Why use this experimental approach to study auditors? Nearly all of the prior research on the effects of rotation uses archival databases of historical data. As regulators have pointed out, these studies therefore suffer from an inherent limitation. Specifically, they have primarily examined whether long-term auditor-client relationships are correlated with better or worse earnings quality. For example, if long-term relationships result in better earnings quality, the assumption is that the knowledge that auditors gain over time must trump the threats that the relationship poses to their skepticism. If true, rotation would undermine audit quality, which would appear to grow over time. The problem with these correlational studies, though, is that this correlation could occur for completely different reasons. For example, auditors tend to drop their more aggressive clients over time (i.e., client renewal decisions), and more aggressive financial reporters tend to go through different auditors (i.e., “opinion shopping”). Both of these effects would drive a positive correlation between longer auditor-client relationships and earnings quality, but this says nothing about whether audit quality itself improves over time.
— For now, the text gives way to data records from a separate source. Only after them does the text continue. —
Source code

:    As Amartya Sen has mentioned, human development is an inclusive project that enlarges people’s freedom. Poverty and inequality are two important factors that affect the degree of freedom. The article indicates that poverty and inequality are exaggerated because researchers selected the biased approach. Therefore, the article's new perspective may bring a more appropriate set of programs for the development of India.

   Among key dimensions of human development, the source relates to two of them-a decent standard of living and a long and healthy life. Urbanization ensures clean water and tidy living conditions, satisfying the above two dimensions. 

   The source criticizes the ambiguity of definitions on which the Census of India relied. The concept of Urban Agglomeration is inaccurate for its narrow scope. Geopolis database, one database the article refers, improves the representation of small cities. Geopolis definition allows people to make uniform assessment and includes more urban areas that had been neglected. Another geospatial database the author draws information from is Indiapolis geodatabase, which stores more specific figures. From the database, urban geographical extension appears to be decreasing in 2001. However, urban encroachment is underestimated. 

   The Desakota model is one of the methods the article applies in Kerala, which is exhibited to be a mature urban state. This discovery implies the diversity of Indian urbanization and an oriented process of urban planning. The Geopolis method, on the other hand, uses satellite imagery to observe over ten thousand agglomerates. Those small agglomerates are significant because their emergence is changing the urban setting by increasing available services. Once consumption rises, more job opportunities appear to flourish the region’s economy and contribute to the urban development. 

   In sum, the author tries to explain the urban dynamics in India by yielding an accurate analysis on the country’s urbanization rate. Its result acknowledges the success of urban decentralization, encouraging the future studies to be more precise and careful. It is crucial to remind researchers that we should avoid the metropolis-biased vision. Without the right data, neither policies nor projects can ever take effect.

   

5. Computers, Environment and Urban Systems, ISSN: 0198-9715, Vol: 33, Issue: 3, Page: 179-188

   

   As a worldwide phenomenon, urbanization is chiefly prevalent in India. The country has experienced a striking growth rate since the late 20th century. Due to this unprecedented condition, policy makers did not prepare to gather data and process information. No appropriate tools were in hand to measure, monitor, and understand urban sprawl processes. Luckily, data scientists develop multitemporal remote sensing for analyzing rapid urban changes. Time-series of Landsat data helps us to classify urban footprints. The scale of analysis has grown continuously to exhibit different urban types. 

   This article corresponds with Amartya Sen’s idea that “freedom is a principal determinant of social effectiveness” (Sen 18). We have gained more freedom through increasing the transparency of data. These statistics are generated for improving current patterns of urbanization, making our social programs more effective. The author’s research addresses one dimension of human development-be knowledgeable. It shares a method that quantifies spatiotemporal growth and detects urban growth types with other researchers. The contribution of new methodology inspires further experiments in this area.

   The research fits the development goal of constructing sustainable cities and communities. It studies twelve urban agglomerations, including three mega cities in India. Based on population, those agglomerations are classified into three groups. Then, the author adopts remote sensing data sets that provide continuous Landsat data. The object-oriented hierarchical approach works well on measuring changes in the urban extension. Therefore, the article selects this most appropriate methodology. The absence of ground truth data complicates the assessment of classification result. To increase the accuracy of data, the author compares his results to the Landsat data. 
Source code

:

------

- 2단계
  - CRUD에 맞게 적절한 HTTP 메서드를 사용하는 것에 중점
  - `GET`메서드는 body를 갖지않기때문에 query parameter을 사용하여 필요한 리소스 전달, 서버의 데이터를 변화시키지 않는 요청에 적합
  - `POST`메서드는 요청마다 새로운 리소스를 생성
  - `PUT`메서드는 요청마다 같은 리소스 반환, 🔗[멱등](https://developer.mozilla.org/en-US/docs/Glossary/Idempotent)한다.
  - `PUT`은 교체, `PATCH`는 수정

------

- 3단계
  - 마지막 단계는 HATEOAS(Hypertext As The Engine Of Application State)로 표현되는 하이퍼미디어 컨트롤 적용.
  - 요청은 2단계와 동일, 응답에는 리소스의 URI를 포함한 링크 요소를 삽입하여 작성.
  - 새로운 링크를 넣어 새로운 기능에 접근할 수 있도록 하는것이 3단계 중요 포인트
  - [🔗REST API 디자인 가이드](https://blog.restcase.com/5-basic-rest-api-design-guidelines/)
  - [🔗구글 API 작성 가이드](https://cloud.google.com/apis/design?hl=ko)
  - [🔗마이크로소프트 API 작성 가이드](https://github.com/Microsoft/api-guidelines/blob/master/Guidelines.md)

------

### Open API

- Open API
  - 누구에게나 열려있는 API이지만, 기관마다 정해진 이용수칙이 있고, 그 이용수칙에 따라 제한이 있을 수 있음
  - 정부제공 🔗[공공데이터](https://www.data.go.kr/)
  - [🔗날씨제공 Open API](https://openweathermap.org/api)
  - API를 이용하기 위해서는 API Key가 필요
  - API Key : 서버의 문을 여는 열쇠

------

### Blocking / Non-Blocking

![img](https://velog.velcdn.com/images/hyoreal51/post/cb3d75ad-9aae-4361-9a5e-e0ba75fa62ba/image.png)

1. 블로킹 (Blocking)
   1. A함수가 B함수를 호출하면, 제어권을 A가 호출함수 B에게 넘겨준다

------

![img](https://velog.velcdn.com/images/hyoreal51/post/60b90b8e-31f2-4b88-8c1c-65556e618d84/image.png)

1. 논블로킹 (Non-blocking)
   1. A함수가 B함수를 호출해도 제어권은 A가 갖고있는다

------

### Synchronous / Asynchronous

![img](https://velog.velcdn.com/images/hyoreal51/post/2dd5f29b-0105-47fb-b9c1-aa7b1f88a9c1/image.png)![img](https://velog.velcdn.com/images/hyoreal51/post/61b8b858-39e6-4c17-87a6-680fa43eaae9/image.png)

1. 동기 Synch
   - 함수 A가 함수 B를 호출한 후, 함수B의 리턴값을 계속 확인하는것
By using this experimental approach, the study controls for these alternative explanations in ways that correlational data cannot. For example, in this experiment, aggressive financial reporters were randomly assigned to rotation or no-rotation conditions, and so simply being an aggressive financial reporter could not artificially drive the relationship between rotation and audit quality. In addition, by using an experiment, the study can see important “internal” measures of audit quality and earnings quality that archival databases are blind to. For example, the study can see exactly how often managers lie, how often auditors believed them, and how often they selected lower-cost audits while managers were reporting aggressively.
The article concludes “[a]n implication of our study is that focusing auditors on a skeptical assessment frame rather than mandating auditor rotation may be a less costly way to reduce low-effort audits and aggressive reporting.” The study appears in the July issue of The Accounting Review, published by the American Accounting Association.